The exhaust passage may be an exhaust nozzle. Preferably, the engine is a non-air breathing engine. More preferably, the engine comprises non-mechanical or nonelectrical means of compression and/or ignition.
According to a second aspect of the invention, there is provided an orbital engine including: a plurality of engine sets each being spaced equidistant from an axis of rotation and being equally spaced relative to one another circumferentially about the axis of rotation, wherein each of the engine sets include: a fixed volume primary chamber for receiving a first propeliant; a catalyst located in the primary chamber for catalytically decomposing the first propeliant into pressurized gas; a fixed volume secondary combustion chamber into which a combusting mixture of the pressurized gas and a second propeliant are expandable, the second propeliant being introducible to the pressurized gas before or in the secondary combustion chamber, wherein the second propeliant is pressurized and heated by the pressurized gas to the point of spontaneous ignition ; and an exhaust passage for exhausting the combusted mixture from the secondary combustion chamber thereby to generate thrust, the exhaust passage being orientated in a direction substantially tangential to a circle concentric with the axis of rotation such that the thrust generated by the engine sets causes the engine sets to rotate about the axis of rotation.
The engine sets may rotate about a fixed shaft on which the engine sets are rotatably supported on bearings. Alternatively, the engine sets are rigidly connected to a shaft such that the rotary motion of the engine sets is imparted to the shaft. Where the engine sets are rigidly connected to the shaft, the rigid connection is provided by a disc substantially coaxial with the shaft. Typically, the axis of rotation of the orbital engine and a longitudinal axis of the shaft are coaxial.
Generally, each engine set comprises a duct located between the primary chamber and the secondary combustion chamber into which the second propellant is introducible into the respective engine set. The duct may be throttled. Preferably, the second propellant is introducible into the duct by way of an injector.

__SUPPLIED INFORMATION__:
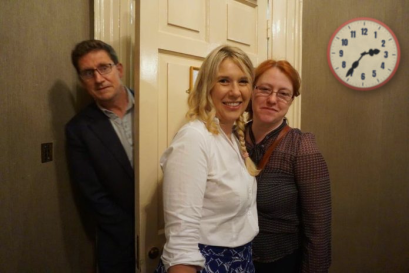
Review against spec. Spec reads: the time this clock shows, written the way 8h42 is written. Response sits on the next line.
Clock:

__EXERCISE 1__:
Decide whether each statement agrees with the passage on the orbital engine above. Answer yes or no, and quote the words of the passage that settle it. (a) The engine sets are spaced equidistant from an axis of rotation. (b) The duct between the primary chamber and the secondary combustion chamber must be throttled. (c) When the engine sets are rigidly connected to the shaft, a disc provides that connection.
__EXERCISE 2__:
Transcribe the passage on the orbital engine from "The exhaust passage may" to "compression and/or ignition.".
__EXERCISE 3__:
According to the passage on the orbital engine, why is the exhaust passage oriented substantially tangential to a circle concentric with the axis of rotation? Answer in one to three sentences.

__EXERCISE RESULT 1__:
(a) Yes: "each being spaced equidistant from an axis of rotation"
(b) No: "The duct may be throttled."
(c) Yes: "the rigid connection is provided by a disc substantially coaxial with the shaft"

__EXERCISE RESULT 2__:
The exhaust passage may be an exhaust nozzle. Preferably, the engine is a non-air breathing engine. More preferably, the engine comprises non-mechanical or nonelectrical means of compression and/or ignition.

__EXERCISE RESULT 3__:
The exhaust passage is oriented this way so that the thrust generated by the engine sets causes the engine sets to rotate about the axis of rotation.